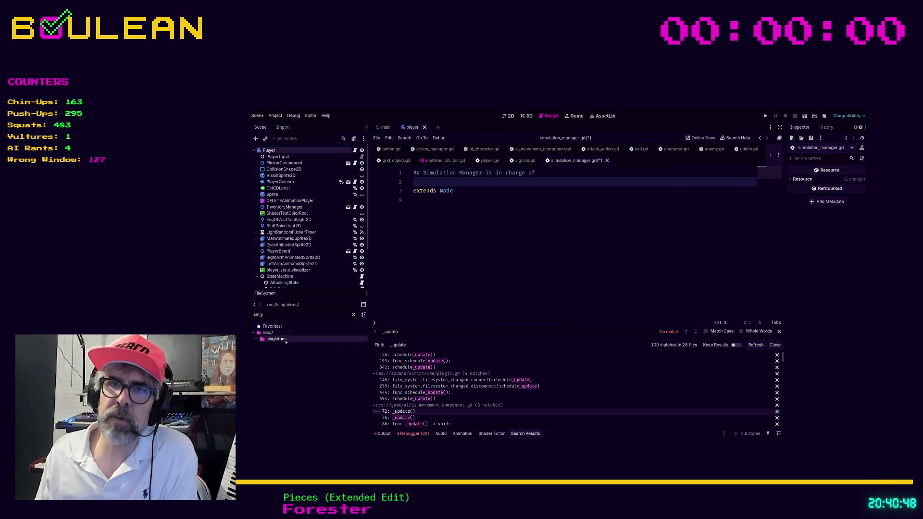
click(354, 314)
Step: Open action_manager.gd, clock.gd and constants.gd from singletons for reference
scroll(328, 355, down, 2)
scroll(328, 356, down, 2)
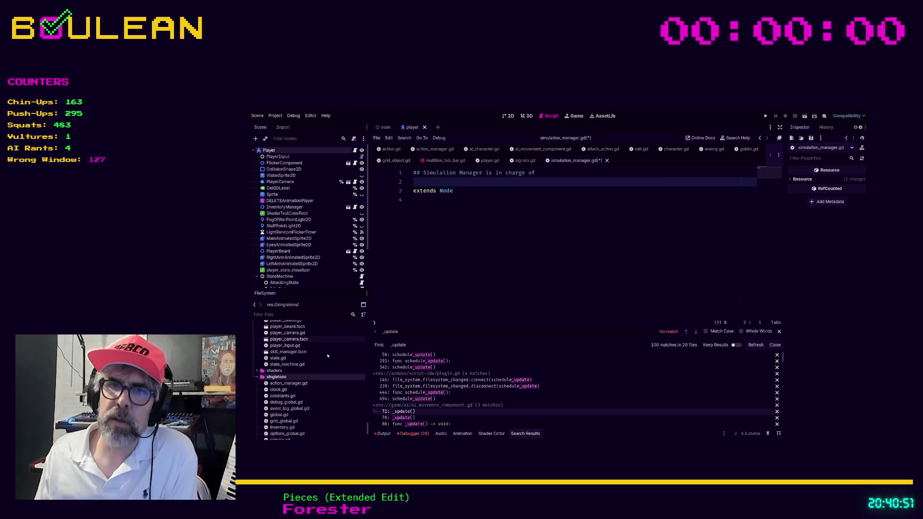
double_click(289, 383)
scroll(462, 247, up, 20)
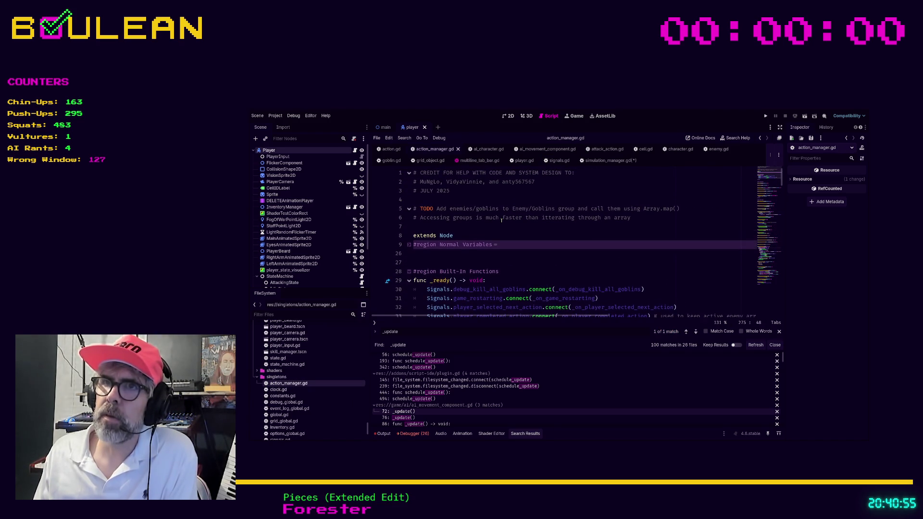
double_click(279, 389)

**Activity**
Retype the lines starting with the one that holds "scroll(328, 356, down, 2)" and ending with the last line of the data above, both included; skip the pictures.

**Task output**
scroll(328, 356, down, 2)
double_click(289, 383)
scroll(462, 247, up, 20)
double_click(279, 389)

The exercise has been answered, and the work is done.